İnternette yazın yapılabilecek aktivitelere bakarken arkadaşım bir kamp bulmuştu. Kampın ana sayfasına girdiğimizde gördüğümüz fotoğraflar çok güzeldi. Kamp tam bir ormanın yanındaydı ve yanından da bir nehir geçiyordu. Kamp için kayıtlarımızı yaparken neredeyse hiç kimsenin katılmadığını fark etmiştik ve bu çok garibimize gitmişti ama çok kafaya takmamıştık ve hemen bavullarımızı toplamaya başlamıştık.
Kampa geldiğimizde hiçbir şekilde fotoğraflardaki hâline benzemediğini, adeta bir çöplük olduğunu ve niye neredeyse kimsenin kayıt yaptırmadığını anlamıştık. Normalde bize oradayken göz kulak olması gereken kamp mentörlerimiz de ortada yoktu. Biz bir hafta daha orada kalmak ve kendi geçimimizi sağlamak zorundaydık. Bütün kampta toplam altı kişiydik ve hepimiz farklı görevler üstlenmiştik. İki kişi çadırları kuracaktı, bir kişi meyve bulacaktı, ikisi avlanmaya çıkacaktı ve ben de onları pişirebilmek için odun toplayacaktım. İlk başta çok aç olduğumuz için yakınımızdaki çalılıktan bir sürü meyveye benzeyen şeylerden yemiştik. Çok fazla zaman geçmeden ben odun aramaya koyulmuştum ve sabah yağmur yağdığı için etrafta pek düzgün odun parçası yoktu. Ormanın iyice derinlerine gitmeye başlamıştım ve yavaşça çok uykum gelmeye ve sanki bilinç altımı kontrol edemiyormuşum gibi bir hisse kapılmaya başlamıştım. Etrafıma bakındığımda ise hiçbir yer tanıdık gelmiyordu. Birden nefes almam da zorlaşmaya başlamıştı ve geri kalanına hatırlayamıyorum.

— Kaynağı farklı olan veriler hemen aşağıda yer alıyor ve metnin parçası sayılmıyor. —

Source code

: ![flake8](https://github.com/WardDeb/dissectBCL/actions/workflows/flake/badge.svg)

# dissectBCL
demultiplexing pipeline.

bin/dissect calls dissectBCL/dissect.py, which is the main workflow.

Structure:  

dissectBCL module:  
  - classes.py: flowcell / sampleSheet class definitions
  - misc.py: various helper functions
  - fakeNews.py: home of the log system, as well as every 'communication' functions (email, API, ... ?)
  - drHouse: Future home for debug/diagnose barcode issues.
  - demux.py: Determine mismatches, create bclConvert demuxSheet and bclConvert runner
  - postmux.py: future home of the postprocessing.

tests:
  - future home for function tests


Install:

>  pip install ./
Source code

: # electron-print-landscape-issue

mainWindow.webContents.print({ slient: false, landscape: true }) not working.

Bir süre sonra hastane yatağında uyanmıştım ve doktor bana zehirlendiğimi söylüyordu. O çalı aslında “Güzelavrat otu” veya diğer adıyla bilinen “Belladonna” bitkisiymiş ve zehirli olduğunu söylüyordu. Az tüketildiği durumlarda sadece ciltte kızarıklık ve vücutta uyuşukluğa neden olan bu bitki fazla tüketildiğinde uyuma isteği, yüksek ateş, anlamsız konuşma, solunum güçlüğü ve bilinç kaybı gibi etkilere neden olurmuş. Bu bize açlıktan ölüyor olsak bile bilmediğimiz şeyleri yememeyi öğretmişti ve artık hepimiz bir daha yazın kamplara gitmekten korkuyorduk.